**Task brief**
The records below are to be copied word for word, with every picture left out.

# # # #

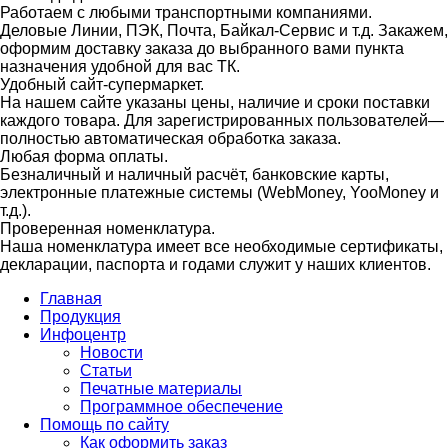
Работаем с любыми транспортными компаниями.
Деловые Линии, ПЭК, Почта, Байкал-Сервис и т.д. Закажем,
оформим доставку заказа до выбранного вами пункта
назначения удобной для вас ТК.
Удобный сайт-супермаркет.
На нашем сайте указаны цены, наличие и сроки поставки
каждого товара. Для зарегистрированных пользователей—
полностью автоматическая обработка заказа.
Любая форма оплаты.
Безналичный и наличный расчёт, банковские карты,
электронные платежные системы (WebMoney, YooMoney и
т.д.).
Проверенная номенклатура.
Наша номенклатура имеет все необходимые сертификаты,
декларации, паспорта и годами служит у наших клиентов.
Главная
Продукция
Инфоцентр
Новости
Статьи
Печатные материалы
Программное обеспечение
Помощь по сайту
Как оформить заказ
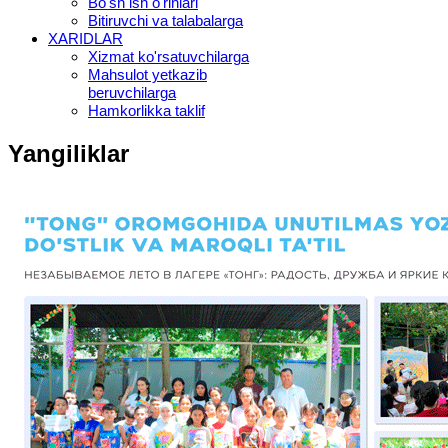
Bo'sh ish o'rinlari
Bitiruvchi va talabalarga
XARIDLAR
Xizmat ko'rsatuvchilarga
Mahsulot yetkazib
beruvchilarga
Hamkorlikka taklif
Yangiliklar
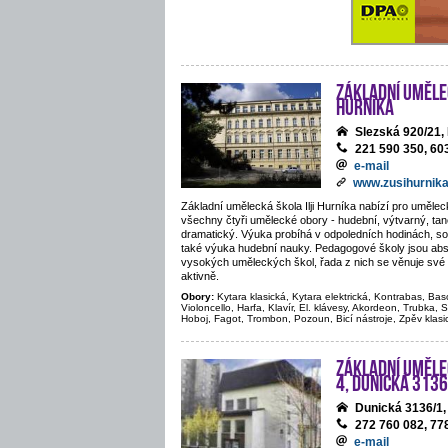
Základní umělec
Hurníka
Slezská 920/21
221 590 350, 60
e-mail
www.zusihurnika
Základní umělecká škola Ilji Hurníka nabízí pro uměle
všechny čtyři umělecké obory - hudební, výtvarný, tane
dramatický. Výuka probíhá v odpoledních hodinách, sou
také výuka hudební nauky. Pedagogové školy jsou abs
vysokých uměleckých škol, řada z nich se věnuje své 
aktivně.
Obory:
Kytara klasická, Kytara elektrická, Kontrabas, Bas
Violoncello, Harfa, Klavír, El. klávesy, Akordeon, Trubka, S
Hoboj, Fagot, Trombon, Pozoun, Bicí nástroje, Zpěv klasi
Základní uměle
4, Dunická 3136
Dunická 3136/1
272 760 082, 77
e-mail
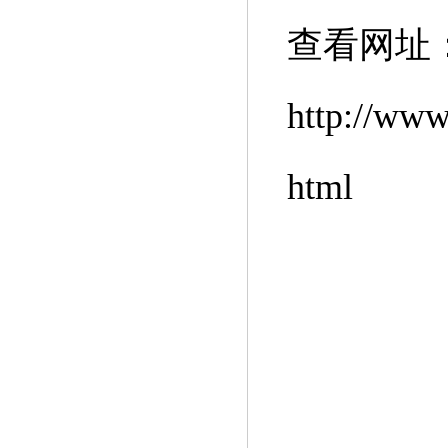
查看网址
http://www
html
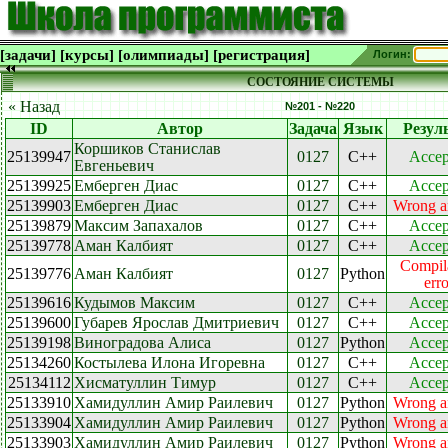
[задачи]
[курсы]
[олимпиады]
[регистрация]
Логин:
СОСТОЯНИЕ СИСТЕМЫ
« Назад
№201 - №220
ID
Автор
Задача
Язык
Резул
Коршиков Станислав
25139947
0127
C++
Accep
Евгеньевич
25139925
Емберген Диас
0127
C++
Accep
25139903
Емберген Диас
0127
C++
Wrong a
25139879
Максим Запахалов
0127
C++
Accep
25139778
Аман Калбият
0127
C++
Accep
Compil
25139776
Аман Калбият
0127
Python
erro
25139616
Кудымов Максим
0127
C++
Accep
25139600
Губарев Ярослав Дмитриевич
0127
C++
Accep
25139198
Виноградова Алиса
0127
Python
Accep
25134260
Костылева Илона Игоревна
0127
C++
Accep
25134112
Хисматуллин Тимур
0127
C++
Accep
25133910
Хамидуллин Амир Раилевич
0127
Python
Wrong a
25133904
Хамидуллин Амир Раилевич
0127
Python
Wrong a
25133903
Хамидуллин Амир Раилевич
0127
Python
Wrong a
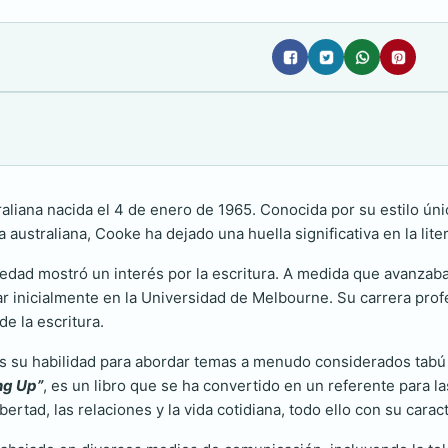
traliana nacida el 4 de enero de 1965. Conocida por su estilo ú
ra australiana, Cooke ha dejado una huella significativa en la li
dad mostró un interés por la escritura. A medida que avanzab
iar inicialmente en la Universidad de Melbourne. Su carrera pro
e la escritura.
s su habilidad para abordar temas a menudo considerados tabú 
ing Up”
, es un libro que se ha convertido en un referente para la
rtad, las relaciones y la vida cotidiana, todo ello con su carac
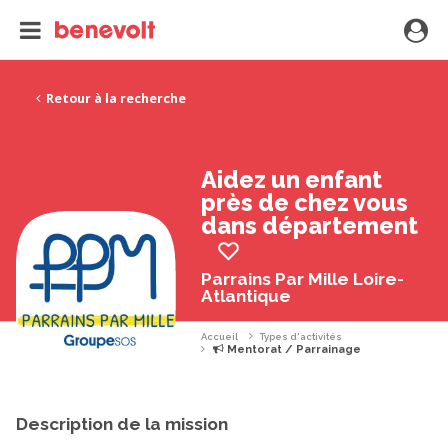
Retour à la recherche
Aidez un enfant
près de chez vous
dans département
Parrains Par Mille Loire-
Atlantique
Accueil
Types d'activités
Mentorat / Parrainage
Description de la mission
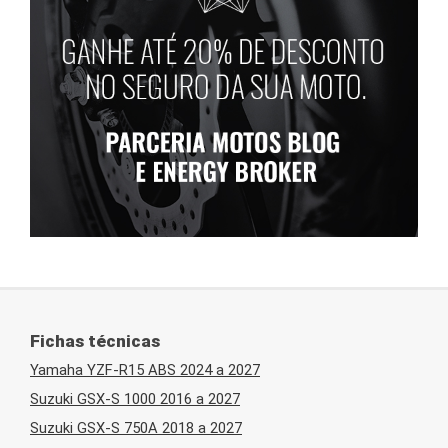
Fichas técnicas
Yamaha YZF-R15 ABS 2024 a 2027
Suzuki GSX-S 1000 2016 a 2027
Suzuki GSX-S 750A 2018 a 2027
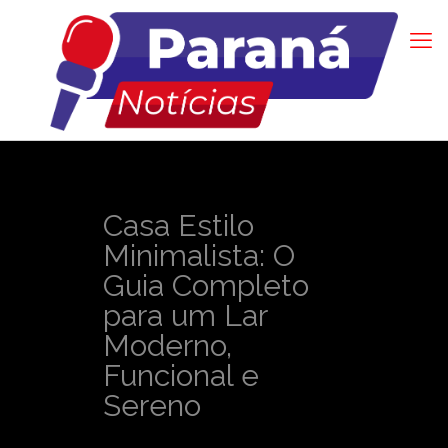
Casa Estilo
Minimalista: O
Guia Completo
para um Lar
Moderno,
Funcional e
Sereno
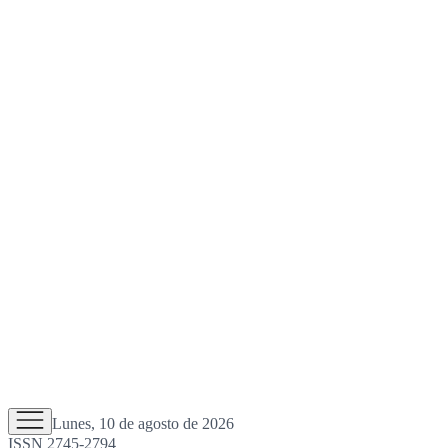
Lunes, 10 de agosto de 2026
ISSN 2745-2794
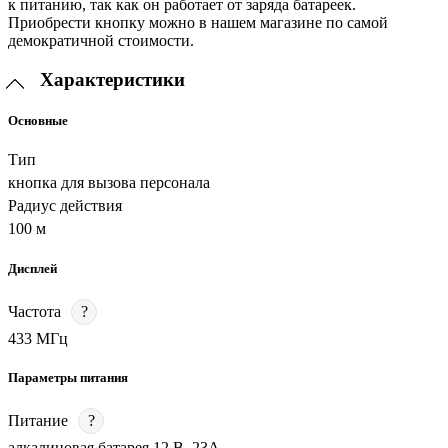
к питанию, так как он работает от заряда батареек.
Приобрести кнопку можно в нашем магазине по самой
демократичной стоимости.
Характеристики
Основные
Тип
кнопка для вызова персонала
Радиус действия
100 м
Дисплей
Частота
?
433 МГц
Параметры питания
Питание
?
алкалиновая батарея 12 В, 23A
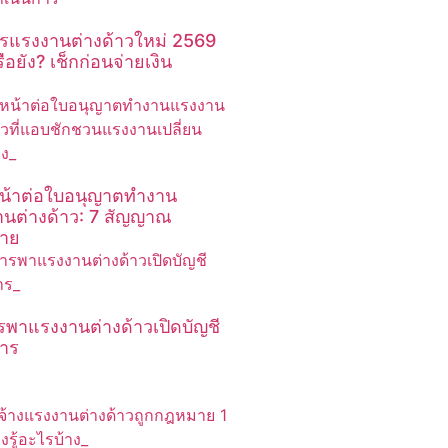
รแรงงานต่างด้าวใหม่ 2569
ือยัง? เช็กก่อนจ่ายเงิน
น้าต่อใบอนุญาตทำงาน
นต่างด้าว: 7 สัญญาณ
ราย
รพาแรงงานต่างด้าวเปิดบัญชี
าร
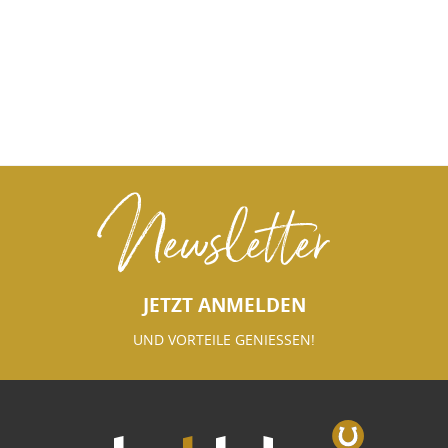
Newsletter
JETZT ANMELDEN
UND VORTEILE GENIESSEN!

# # # #

**Response area**
Работаем с любыми транспортными компаниями.
Деловые Линии, ПЭК, Почта, Байкал-Сервис и т.д. Закажем,
оформим доставку заказа до выбранного вами пункта
назначения удобной для вас ТК.
Удобный сайт-супермаркет.
На нашем сайте указаны цены, наличие и сроки поставки
каждого товара. Для зарегистрированных пользователей—
полностью автоматическая обработка заказа.
Любая форма оплаты.
Безналичный и наличный расчёт, банковские карты,
электронные платежные системы (WebMoney, YooMoney и
т.д.).
Проверенная номенклатура.
Наша номенклатура имеет все необходимые сертификаты,
декларации, паспорта и годами служит у наших клиентов.
Главная
Продукция
Инфоцентр
Новости
Статьи
Печатные материалы
Программное обеспечение
Помощь по сайту
Как оформить заказ
Bo'sh ish o'rinlari
Bitiruvchi va talabalarga
XARIDLAR
Xizmat ko'rsatuvchilarga
Mahsulot yetkazib
beruvchilarga
Hamkorlikka taklif
Yangiliklar
Základní umělec
Hurníka
Slezská 920/21
221 590 350, 60
e-mail
www.zusihurnika
Základní umělecká škola Ilji Hurníka nabízí pro uměle
všechny čtyři umělecké obory - hudební, výtvarný, tane
dramatický. Výuka probíhá v odpoledních hodinách, sou
také výuka hudební nauky. Pedagogové školy jsou abs
vysokých uměleckých škol, řada z nich se věnuje své 
aktivně.
Obory:
Kytara klasická, Kytara elektrická, Kontrabas, Bas
Violoncello, Harfa, Klavír, El. klávesy, Akordeon, Trubka, S
Hoboj, Fagot, Trombon, Pozoun, Bicí nástroje, Zpěv klasi
Základní uměle
4, Dunická 3136
Dunická 3136/1
272 760 082, 77
e-mail
查看网址
http://www
html
[задачи]
[курсы]
[олимпиады]
[регистрация]
Логин:
СОСТОЯНИЕ СИСТЕМЫ
« Назад
№201 - №220
ID
Автор
Задача
Язык
Резул
Коршиков Станислав
25139947
0127
C++
Accep
Евгеньевич
25139925
Емберген Диас
0127
C++
Accep
25139903
Емберген Диас
0127
C++
Wrong a
25139879
Максим Запахалов
0127
C++
Accep
25139778
Аман Калбият
0127
C++
Accep
Compil
25139776
Аман Калбият
0127
Python
erro
25139616
Кудымов Максим
0127
C++
Accep
25139600
Губарев Ярослав Дмитриевич
0127
C++
Accep
25139198
Виноградова Алиса
0127
Python
Accep
25134260
Костылева Илона Игоревна
0127
C++
Accep
25134112
Хисматуллин Тимур
0127
C++
Accep
25133910
Хамидуллин Амир Раилевич
0127
Python
Wrong a
25133904
Хамидуллин Амир Раилевич
0127
Python
Wrong a
25133903
Хамидуллин Амир Раилевич
0127
Python
Wrong a
traliana nacida el 4 de enero de 1965. Conocida por su estilo ú
ra australiana, Cooke ha dejado una huella significativa en la li
dad mostró un interés por la escritura. A medida que avanzab
iar inicialmente en la Universidad de Melbourne. Su carrera pro
e la escritura.
s su habilidad para abordar temas a menudo considerados tabú 
ing Up”
, es un libro que se ha convertido en un referente para la
rtad, las relaciones y la vida cotidiana, todo ello con su carac
Retour à la recherche
Aidez un enfant
près de chez vous
dans département
Parrains Par Mille Loire-
Atlantique
Accueil
Types d'activités
Mentorat / Parrainage
Description de la mission
Fichas técnicas
Yamaha YZF-R15 ABS 2024 a 2027
Suzuki GSX-S 1000 2016 a 2027
Suzuki GSX-S 750A 2018 a 2027
Casa Estilo
Minimalista: O
Guia Completo
para um Lar
Moderno,
Funcional e
Sereno
Lunes, 10 de agosto de 2026
ISSN 2745-2794
к питанию, так как он работает от заряда батареек.
Приобрести кнопку можно в нашем магазине по самой
демократичной стоимости.
Характеристики
Основные
Тип
кнопка для вызова персонала
Радиус действия
100 м
Дисплей
Частота
?
433 МГц
Параметры питания
Питание
?
алкалиновая батарея 12 В, 23A
รแรงงานต่างด้าวใหม่ 2569
ือยัง? เช็กก่อนจ่ายเงิน
น้าต่อใบอนุญาตทำงาน
นต่างด้าว: 7 สัญญาณ
ราย
รพาแรงงานต่างด้าวเปิดบัญชี
าร
Newsletter
JETZT ANMELDEN
UND VORTEILE GENIESSEN!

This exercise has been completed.